Personally, I’m all for offering more varied product on aircraft. That’s the one development among “debundling” that I am in favor of. However, please offer me something of real value. Frontier gets it. United gets it. Airtran gets it. Even Southwest Airlines gets it.
AA doesn’t get it. A seat that has no more pitch or other benefits except that it is “up front” and I can potentially board earlier (and sit in an uncomfortable seat longer before take-off) isn’t more value. If the seat comfort isn’t going to change, do I really care if it’s up front or in the back? Well, maybe I do if I’m on a cranky old MD-80. Does it afford me more opportunity for overhead space? No, not really. Despite reports to the contrary, it’s just not that hard to find overhead space. Sure, the bins are more crowded but you can still access them.
If anything, it’s the jokers who put their luggage up front and then take their seat in back that annoy me.

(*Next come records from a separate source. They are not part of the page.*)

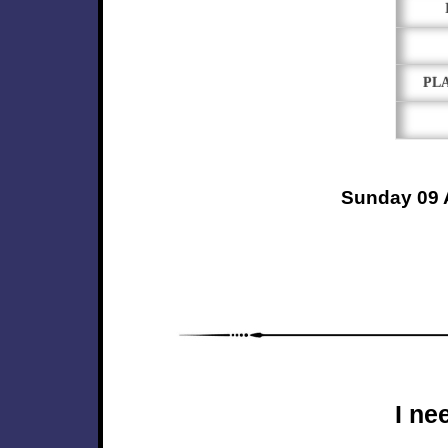
PL
Sunday 09 
I ne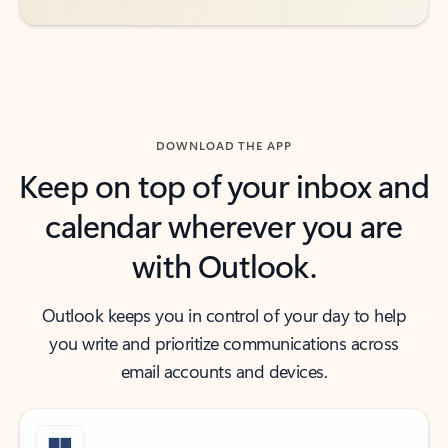
DOWNLOAD THE APP
Keep on top of your inbox and
calendar wherever you are
with Outlook.
Outlook keeps you in control of your day to help
you write and prioritize communications across
email accounts and devices.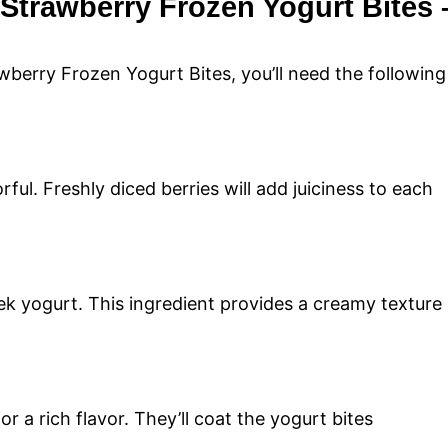
 Strawberry Frozen Yogurt Bites 
berry Frozen Yogurt Bites, you’ll need the following
ful. Freshly diced berries will add juiciness to each
ek yogurt. This ingredient provides a creamy texture
r a rich flavor. They’ll coat the yogurt bites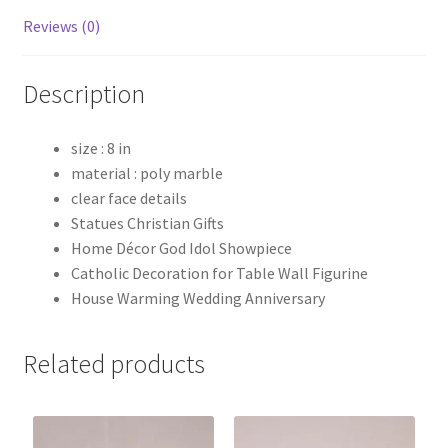
Reviews (0)
Description
size : 8 in
material : poly marble
clear face details
Statues Christian Gifts
Home Décor God Idol Showpiece
Catholic Decoration for Table Wall Figurine
House Warming Wedding Anniversary
Related products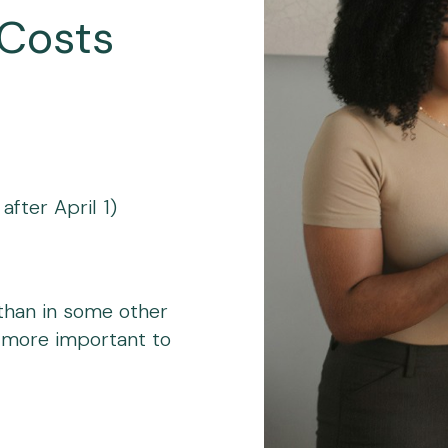
 Costs
fter April 1)
 than in some other
 more important to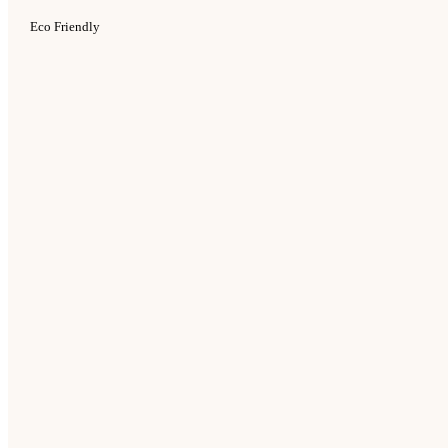
Eco Friendly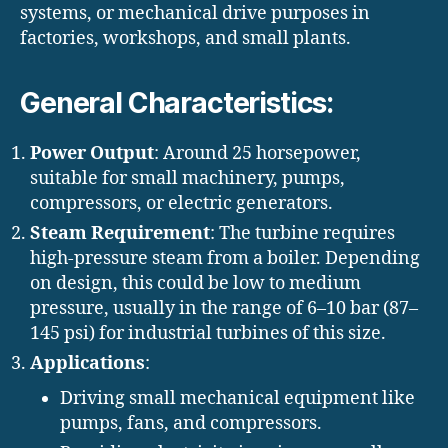
systems, or mechanical drive purposes in
factories, workshops, and small plants.
General Characteristics:
Power Output
: Around 25 horsepower,
suitable for small machinery, pumps,
compressors, or electric generators.
Steam Requirement
: The turbine requires
high-pressure steam from a boiler. Depending
on design, this could be low to medium
pressure, usually in the range of 6–10 bar (87–
145 psi) for industrial turbines of this size.
Applications
:
Driving small mechanical equipment like
pumps, fans, and compressors.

But I’ll gladly pay for more seat pitch and a generally more comfortable seat. I’d gladly pay $20 / segment to gain 2 more inches of pitch alone. And I can already get that on an airline of my choice in most cases. For the prices AA is offering for this “service” you can more often than not get an Airtran business class upgrade. You can get more seat pitch and more service on Frontier. You can get more seat space on jetBlue. Southwest Airlines’ fee for priority boarding affords me a real opportunity to choose one of the best seats in a 737 for a cheaper price and you can bet I’ll have bin space on the SWA flight no matter what since they aren’t fools and charge exorbitant fees for baggage checking.

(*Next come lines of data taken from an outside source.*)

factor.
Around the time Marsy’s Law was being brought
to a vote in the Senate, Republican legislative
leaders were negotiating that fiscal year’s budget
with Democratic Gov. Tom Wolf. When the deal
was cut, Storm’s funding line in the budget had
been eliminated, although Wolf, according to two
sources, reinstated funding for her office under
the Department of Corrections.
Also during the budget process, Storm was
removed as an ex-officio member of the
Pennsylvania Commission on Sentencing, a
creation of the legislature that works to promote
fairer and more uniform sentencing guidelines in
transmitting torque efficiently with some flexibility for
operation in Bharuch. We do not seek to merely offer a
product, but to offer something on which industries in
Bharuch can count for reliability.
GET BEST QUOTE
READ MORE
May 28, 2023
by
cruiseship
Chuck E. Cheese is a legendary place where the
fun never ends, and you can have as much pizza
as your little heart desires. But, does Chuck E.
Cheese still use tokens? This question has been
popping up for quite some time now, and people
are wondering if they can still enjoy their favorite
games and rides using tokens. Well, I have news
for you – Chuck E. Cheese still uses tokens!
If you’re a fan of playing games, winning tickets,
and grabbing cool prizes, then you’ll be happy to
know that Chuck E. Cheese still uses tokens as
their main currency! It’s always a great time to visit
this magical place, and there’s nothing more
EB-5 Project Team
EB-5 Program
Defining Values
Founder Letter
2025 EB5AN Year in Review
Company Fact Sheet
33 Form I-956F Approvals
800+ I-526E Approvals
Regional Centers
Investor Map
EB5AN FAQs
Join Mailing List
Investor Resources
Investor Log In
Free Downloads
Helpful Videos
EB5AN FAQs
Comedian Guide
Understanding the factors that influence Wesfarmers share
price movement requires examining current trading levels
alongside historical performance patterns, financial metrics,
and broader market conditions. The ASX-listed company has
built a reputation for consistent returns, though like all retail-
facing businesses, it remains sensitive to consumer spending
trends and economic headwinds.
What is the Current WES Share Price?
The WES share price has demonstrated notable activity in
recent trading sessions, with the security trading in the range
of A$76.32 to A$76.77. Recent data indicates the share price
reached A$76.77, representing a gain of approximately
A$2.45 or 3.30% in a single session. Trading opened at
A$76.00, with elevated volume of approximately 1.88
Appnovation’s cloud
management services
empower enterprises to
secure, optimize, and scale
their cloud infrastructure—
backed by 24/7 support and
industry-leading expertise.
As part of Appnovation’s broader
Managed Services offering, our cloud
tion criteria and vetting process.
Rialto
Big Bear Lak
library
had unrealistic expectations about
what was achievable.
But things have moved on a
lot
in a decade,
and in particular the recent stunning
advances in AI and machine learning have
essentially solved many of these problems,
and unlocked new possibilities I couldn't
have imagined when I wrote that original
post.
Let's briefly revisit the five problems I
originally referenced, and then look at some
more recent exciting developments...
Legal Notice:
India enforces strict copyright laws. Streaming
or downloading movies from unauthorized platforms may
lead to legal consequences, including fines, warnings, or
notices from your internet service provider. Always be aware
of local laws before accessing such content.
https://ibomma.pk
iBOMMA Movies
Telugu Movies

Perhaps this might have some appeal to a business traveler but I don’t think such a fee is going to be reimbursed as an expense. That certainly wouldn’t fly at my company, a major aerospace and defense firm.
How about a $25 fee that A) gets you a exit aisle seat and B) *guarantees* your checked luggage arrives with you? That might be particularly attractive to AA flyers.
At the end of the day, for any traveler except the most extravagant, it’s money that can be better spent elsewhere. And if you are that extravagant, you’re probably getting an upgrade to first class anyway.